- _Your objective_
How many lines in the rows below contain the string "lluvia"? Case matters. Reply with the number only.

================================

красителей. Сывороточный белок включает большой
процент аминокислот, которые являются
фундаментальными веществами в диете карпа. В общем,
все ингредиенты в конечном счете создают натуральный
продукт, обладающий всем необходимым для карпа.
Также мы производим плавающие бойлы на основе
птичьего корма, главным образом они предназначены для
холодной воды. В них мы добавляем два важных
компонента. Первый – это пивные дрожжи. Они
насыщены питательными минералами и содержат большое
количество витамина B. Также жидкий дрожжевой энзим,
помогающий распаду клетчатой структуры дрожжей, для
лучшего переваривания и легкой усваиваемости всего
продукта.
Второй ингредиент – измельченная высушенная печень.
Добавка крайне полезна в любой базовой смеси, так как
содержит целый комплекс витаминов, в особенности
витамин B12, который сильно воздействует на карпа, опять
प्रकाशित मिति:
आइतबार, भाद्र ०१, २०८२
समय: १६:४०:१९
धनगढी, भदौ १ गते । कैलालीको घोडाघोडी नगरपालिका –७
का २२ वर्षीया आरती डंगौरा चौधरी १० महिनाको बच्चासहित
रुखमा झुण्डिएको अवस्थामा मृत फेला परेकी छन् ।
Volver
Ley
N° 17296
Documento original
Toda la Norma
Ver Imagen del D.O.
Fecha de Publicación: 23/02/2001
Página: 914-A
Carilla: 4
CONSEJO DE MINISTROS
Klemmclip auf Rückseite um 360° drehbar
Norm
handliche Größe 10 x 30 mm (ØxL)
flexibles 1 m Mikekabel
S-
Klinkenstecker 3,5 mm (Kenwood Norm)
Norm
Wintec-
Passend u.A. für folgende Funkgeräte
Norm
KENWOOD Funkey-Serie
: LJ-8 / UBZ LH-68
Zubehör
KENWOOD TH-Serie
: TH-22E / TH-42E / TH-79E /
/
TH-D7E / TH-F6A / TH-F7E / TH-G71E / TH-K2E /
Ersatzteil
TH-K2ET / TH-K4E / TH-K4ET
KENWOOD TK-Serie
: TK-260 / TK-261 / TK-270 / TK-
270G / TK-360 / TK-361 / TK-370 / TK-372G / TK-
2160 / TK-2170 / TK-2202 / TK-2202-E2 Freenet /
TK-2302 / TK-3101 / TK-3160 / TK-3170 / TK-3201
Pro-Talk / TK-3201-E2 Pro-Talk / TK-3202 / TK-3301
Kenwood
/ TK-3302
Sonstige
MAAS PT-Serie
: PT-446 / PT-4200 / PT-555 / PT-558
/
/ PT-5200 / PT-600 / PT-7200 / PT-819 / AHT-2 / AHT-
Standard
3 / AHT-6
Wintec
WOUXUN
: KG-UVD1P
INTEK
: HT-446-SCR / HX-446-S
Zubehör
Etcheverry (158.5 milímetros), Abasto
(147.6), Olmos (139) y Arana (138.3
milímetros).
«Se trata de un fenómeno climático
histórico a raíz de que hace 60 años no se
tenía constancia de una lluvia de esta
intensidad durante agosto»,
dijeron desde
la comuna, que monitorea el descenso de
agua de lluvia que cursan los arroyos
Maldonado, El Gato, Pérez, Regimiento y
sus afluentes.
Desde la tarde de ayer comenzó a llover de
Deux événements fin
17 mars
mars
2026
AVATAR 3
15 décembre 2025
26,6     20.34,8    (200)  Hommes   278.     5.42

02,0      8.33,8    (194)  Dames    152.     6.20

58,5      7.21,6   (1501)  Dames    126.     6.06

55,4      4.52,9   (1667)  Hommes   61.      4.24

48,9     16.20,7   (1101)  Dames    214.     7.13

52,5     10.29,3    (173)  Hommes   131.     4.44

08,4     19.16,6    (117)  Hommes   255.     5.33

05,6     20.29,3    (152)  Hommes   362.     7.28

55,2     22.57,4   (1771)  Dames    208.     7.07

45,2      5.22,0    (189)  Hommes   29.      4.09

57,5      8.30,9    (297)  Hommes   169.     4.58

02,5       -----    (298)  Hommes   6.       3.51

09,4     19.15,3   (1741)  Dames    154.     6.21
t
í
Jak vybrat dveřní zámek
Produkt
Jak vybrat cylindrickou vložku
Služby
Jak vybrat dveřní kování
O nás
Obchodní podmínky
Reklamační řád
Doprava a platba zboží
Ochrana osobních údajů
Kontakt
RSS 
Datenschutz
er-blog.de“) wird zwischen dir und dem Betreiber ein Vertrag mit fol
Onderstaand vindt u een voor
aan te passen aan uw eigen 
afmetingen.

================================

- _Exercise result_
2